Random thoughts on time symmetry, distributive systems.

On geometry, commutativity and relativity

TLDR; It all boils down to the definition of time and the rupture of symmetries.


A distributed system is a system on which code can be executed on more than one instance independent and will give the same results wherever it is executed. 

On ideal distributed system as a vectorial system.


For a distributed to work, you need a minimal property of the functions that are passed: the operation needs to be commutative (and distributive).

Be A a set of data, f, g functions that applies on the data and A[i] subset of data on instance i.

f(g(A)) == «Sum» of (f x g ( A[i])) on all instances/partitions.

Distributed system for avoiding SPOF are rerouting operations on any instances that is available. Thus the results should be idempotent wherever they are made.

We can either work iteratively on a vector of data, or in parallel on each element as long as there is no coupling between each elements (which can be expressed as for k, l with k!=l and k, l < i then A[k] dot A[l] == 0, or that each element are orthogonal/without relationships, thus the set of elements is a base of size i)

map reduce philosophy is about stating that data in n different location can be treated indepently and then reduced.


They are 2 kinds of functions (given you work on the base):
* Transformations ( V ) => V These functions applies a geometric transformations into space (rotation, translation, homothetia, permutation) also called Observables.
* Projectors  ( V ) => Vi that are reducing the number of dimensions of a problem.

Data is a ket |ai>  of states
Transformations are Operator applying on the Kets such as O|ai>  = |bi>
if there exists an operator O^-1 such as O x O^-1  = identity than O is reversible, it is a Transformation or mapping.

O is called functions
|ai> is input data
|bi> is called output



If dim(| bi >) < dim(| ai>) we have a projector
If dim(| bi >) > dim(| ai>) we have a local increase of information in a closed system.
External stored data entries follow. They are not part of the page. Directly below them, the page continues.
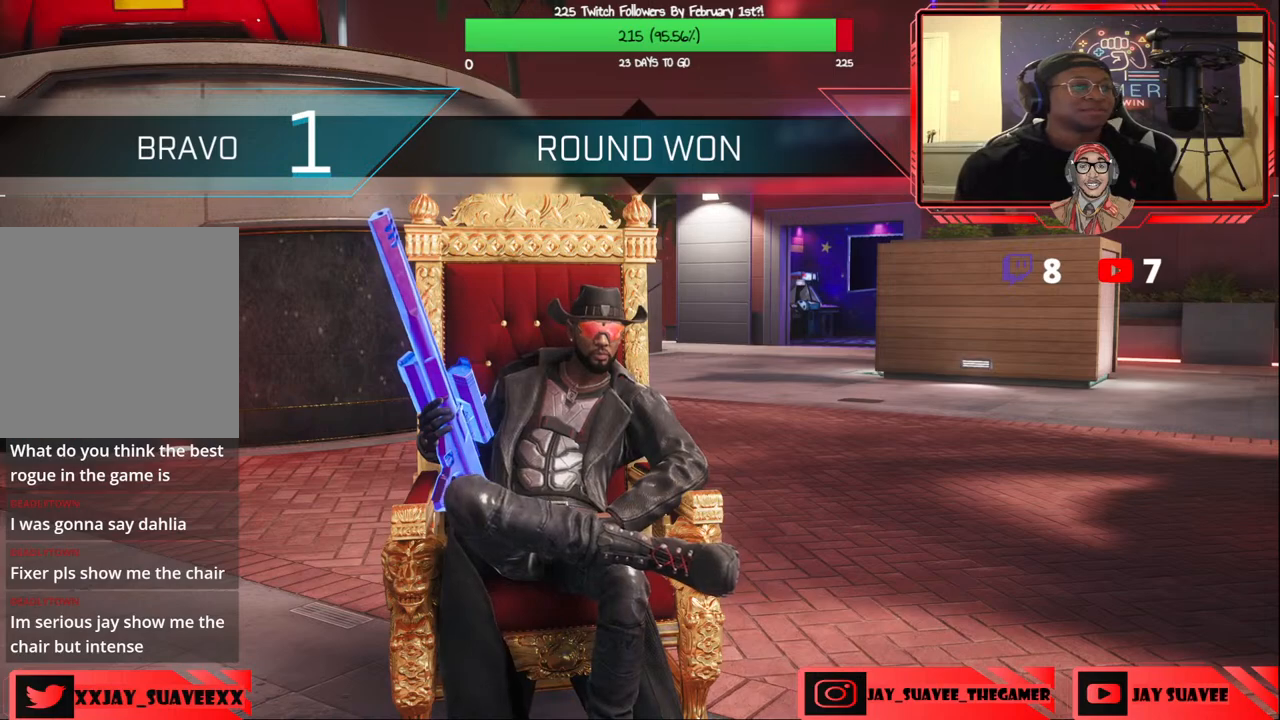
{"buttons": [], "left_stick": "center", "right_stick": "center", "events": []}
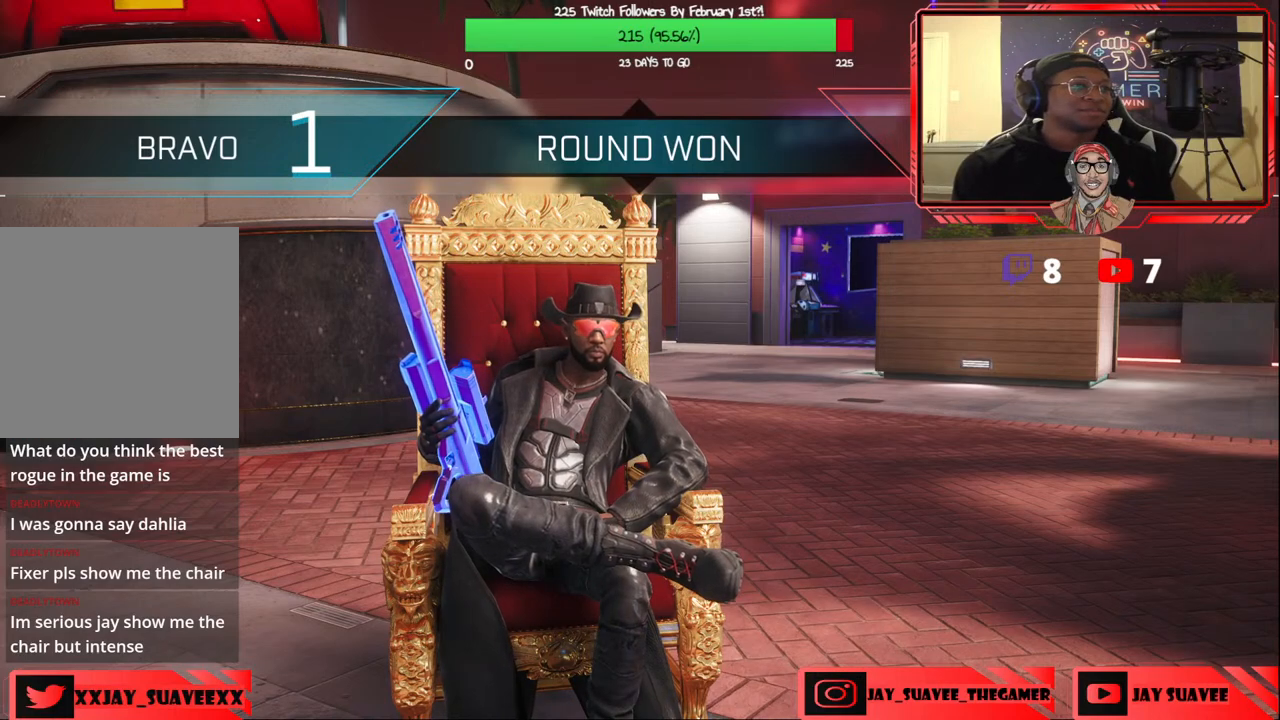
{"buttons": [], "left_stick": "center", "right_stick": "center", "events": []}
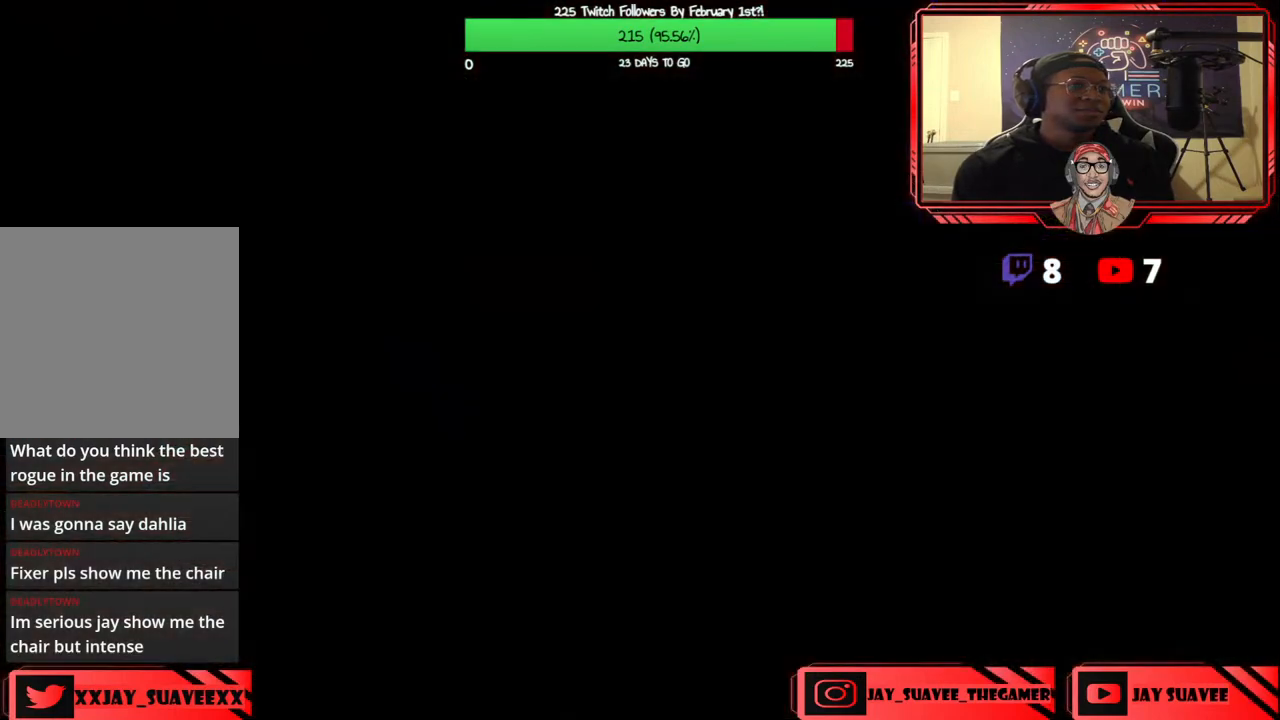
{"buttons": [], "left_stick": "center", "right_stick": "center", "events": []}
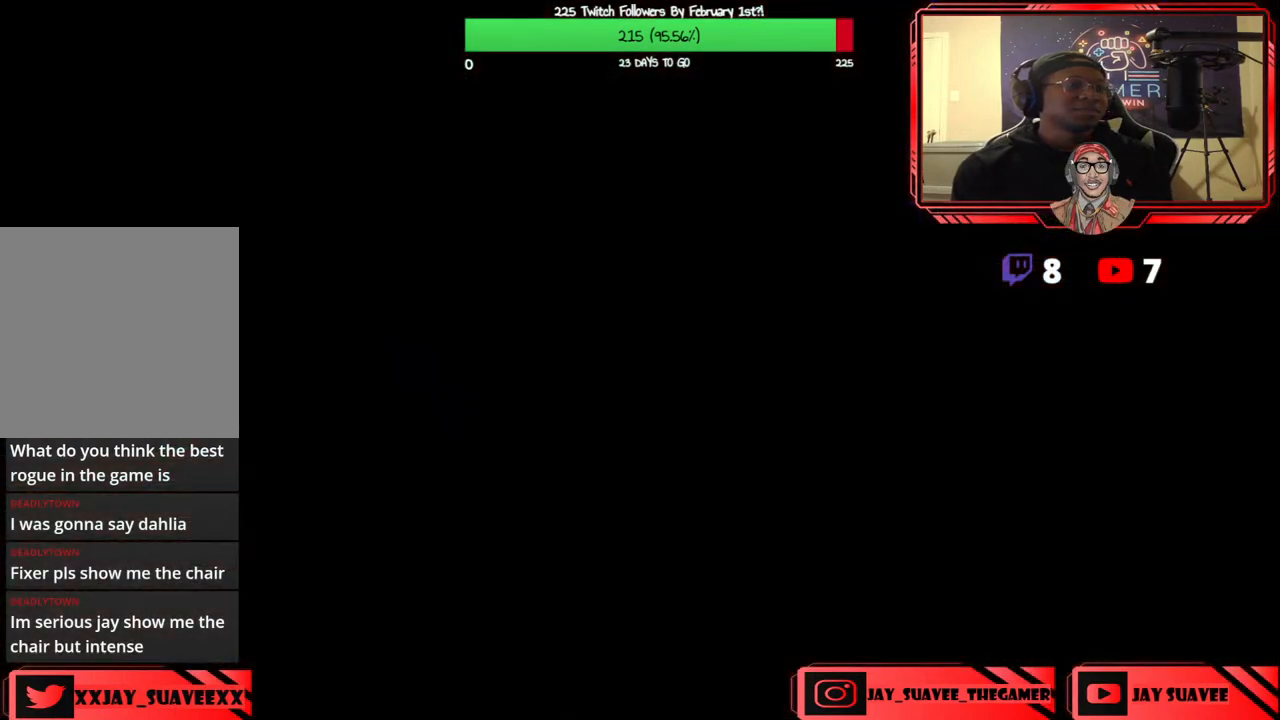
{"buttons": [], "left_stick": "center", "right_stick": "center", "events": []}
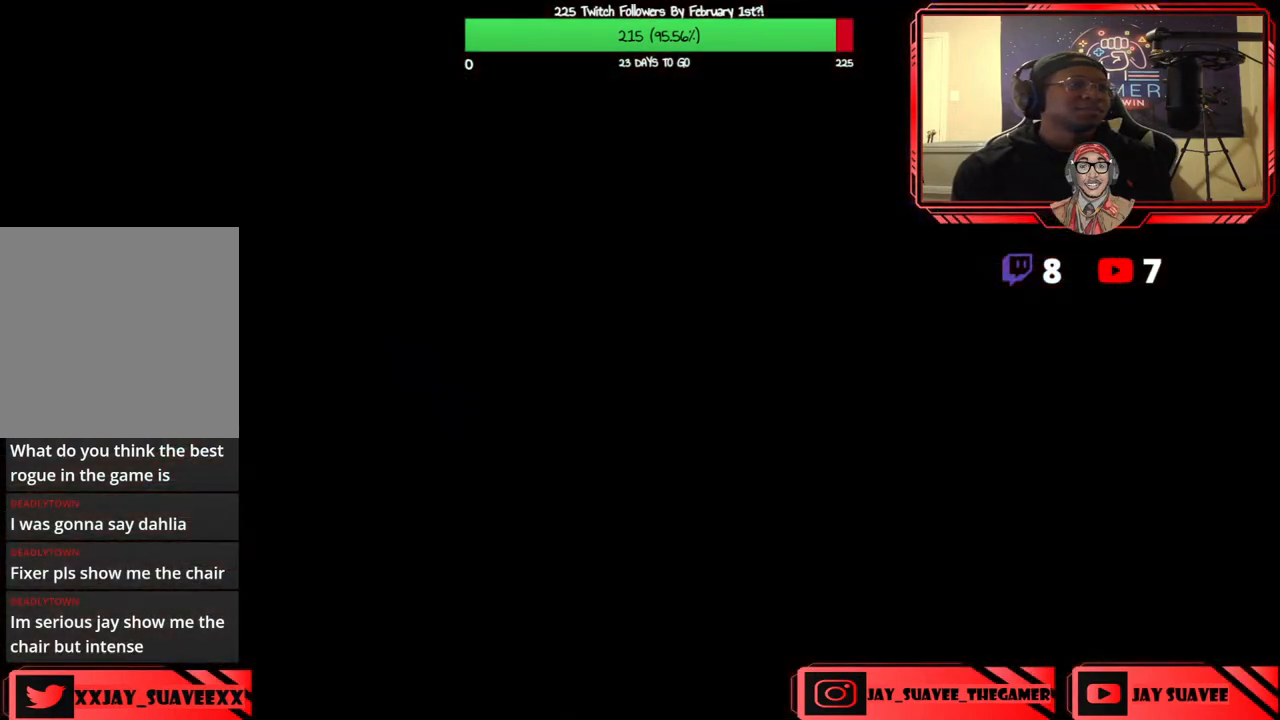
{"buttons": [], "left_stick": "center", "right_stick": "center", "events": []}
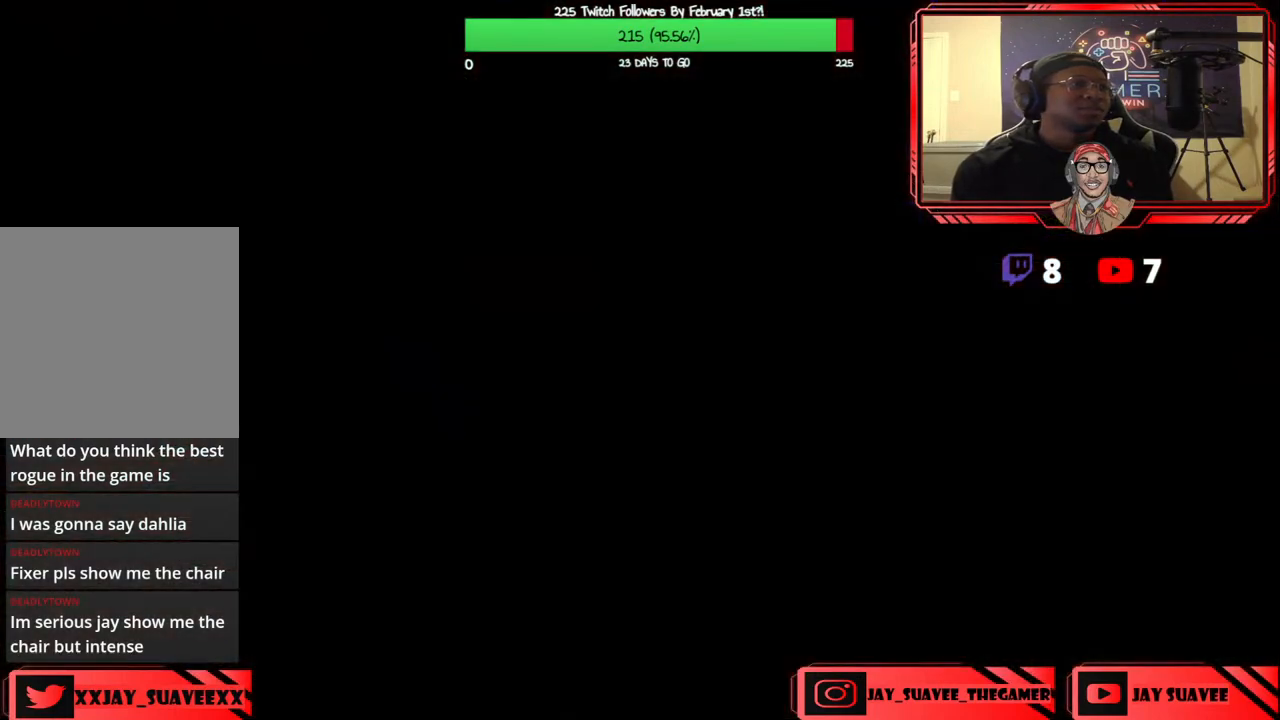
{"buttons": [], "left_stick": "center", "right_stick": "center", "events": []}
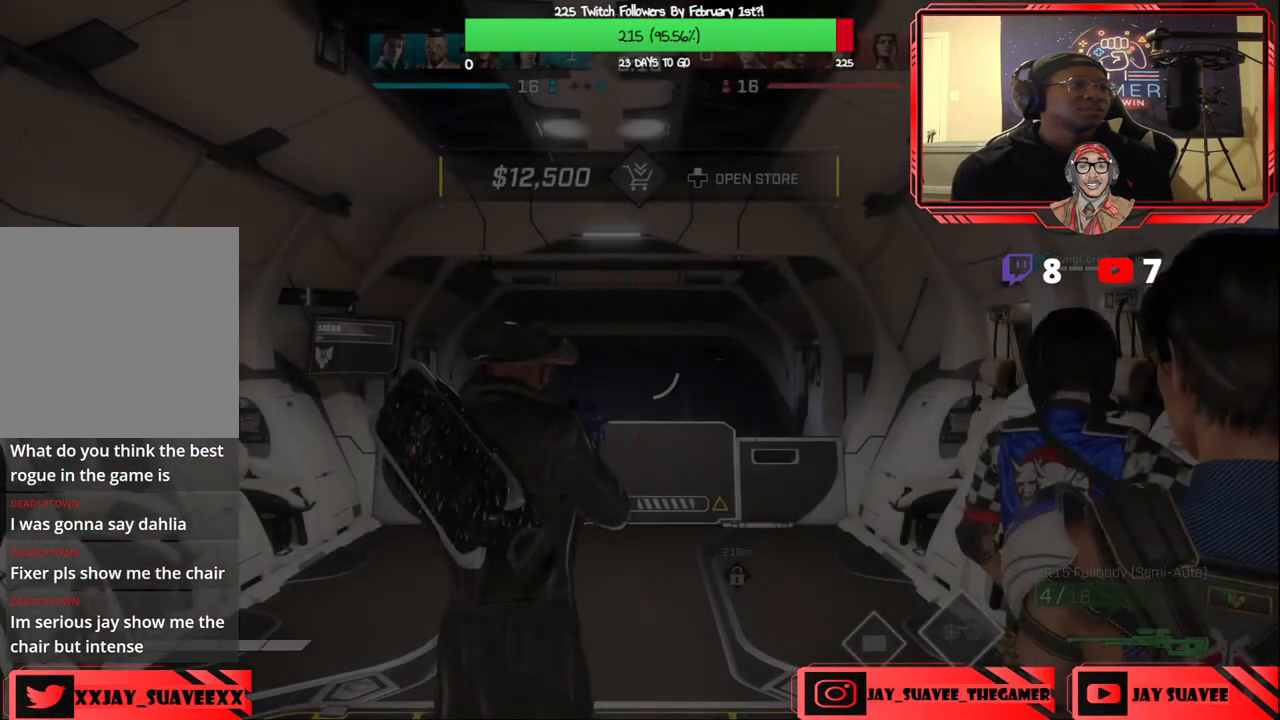
{"buttons": [], "left_stick": "center", "right_stick": "center", "events": [[67, "DPAD_UP", "down"], [167, "DPAD_UP", "up"]]}
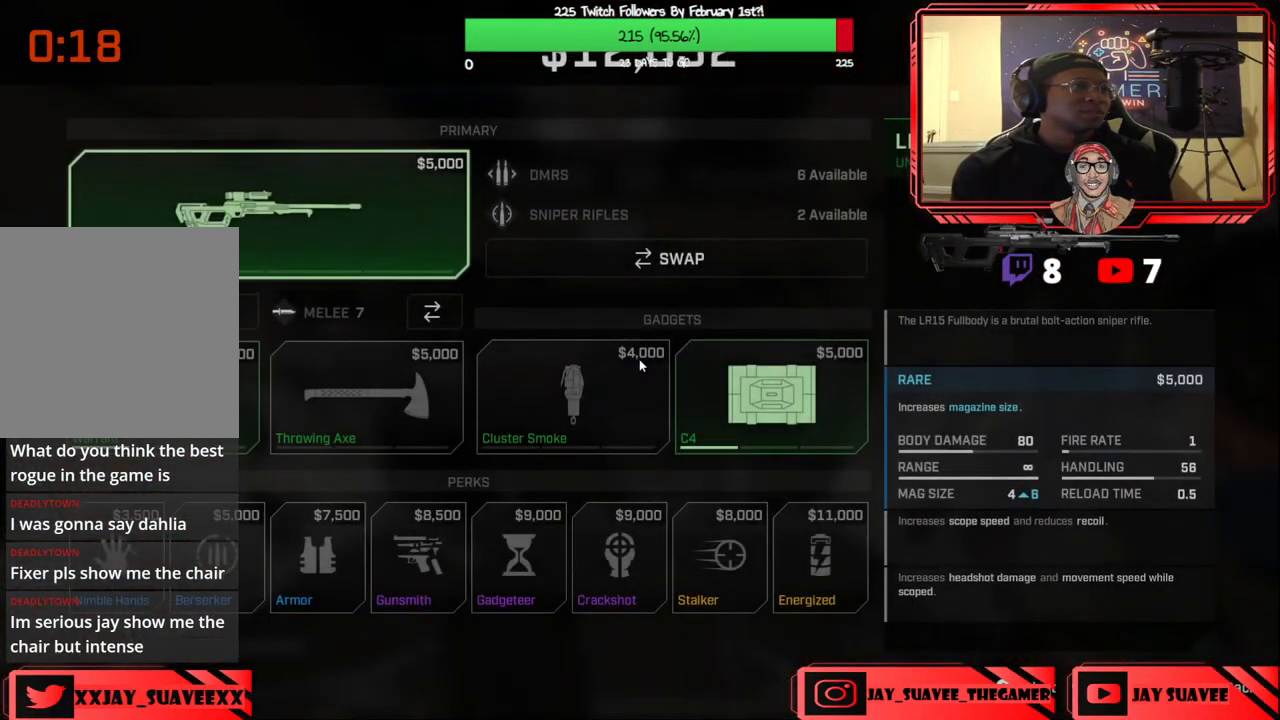
{"buttons": ["DPAD_RIGHT"], "left_stick": "center", "right_stick": "center", "events": [[33, "DPAD_DOWN", "down"], [100, "DPAD_DOWN", "up"], [383, "DPAD_RIGHT", "down"]]}
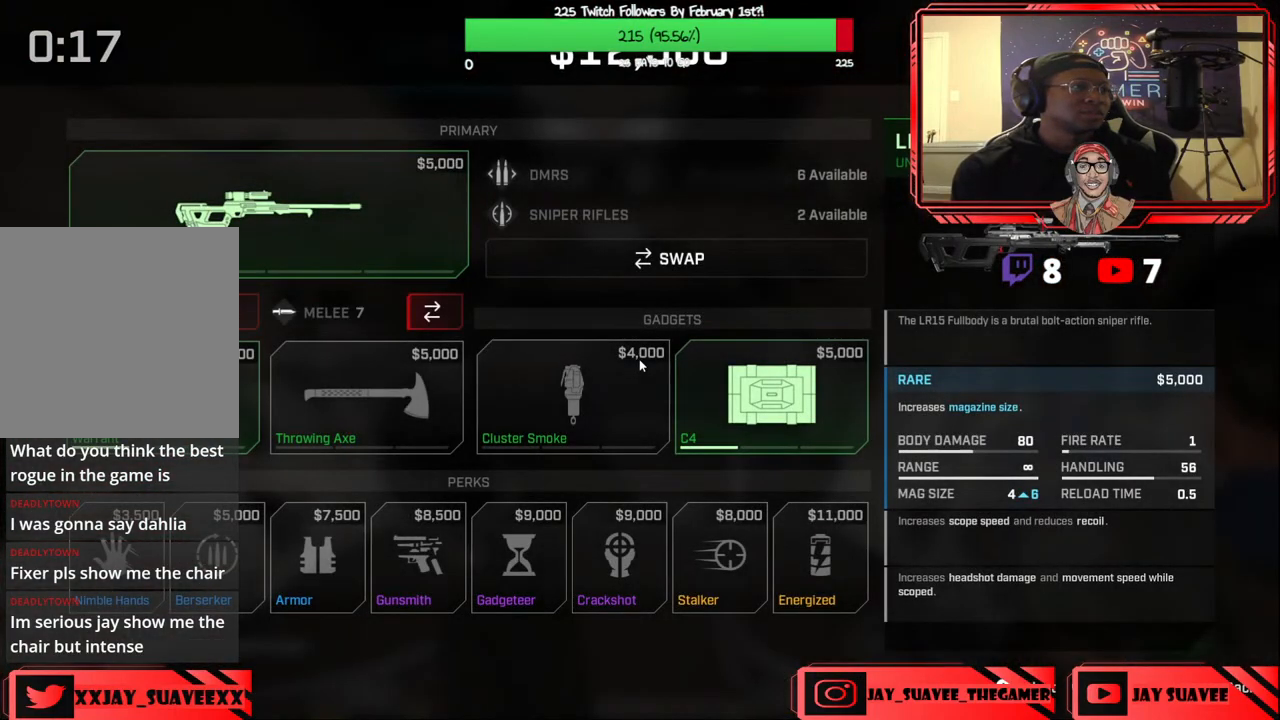
{"buttons": [], "left_stick": "center", "right_stick": "center", "events": [[17, "DPAD_RIGHT", "up"], [217, "DPAD_DOWN", "down"], [300, "DPAD_DOWN", "up"]]}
Given a well known function that are linear we have for a composed function to be a transformation of the significant space of data the property that O x P =  P x O or that [P, O] = 0 (the commutator of f, g) then you can do out of order execution.



But sometimes Projectors and Transformations are commutative :

from __future__ import division
from random import randint
from numpy import array as a

MAX_INT =30
DATA_PER_SERIE = 10
MAX_SERIE = 100

data = a([ a([ randint(0,MAX_INT) for i in range(DATA_PER_SERIE) ]) for s in range(MAX_SERIE)])

print sum(data)/len(data)
print sum(data/len(data))


In actual CPU, DIV and ADD are NOT commutative.

time(ADD) != time(DIV), at the least reasons, because the size of the circuits is not the same and because min(time) = distance/c where c is the celerity of the propagation of the information carrier. If the information carrier is the pressure of the electron gaz in the substrate (electron have a mass, they travel way slower than light, but pressure is a force that is causal thus c is the speed of light). What is true in a CPU is also true when considering a distributed system.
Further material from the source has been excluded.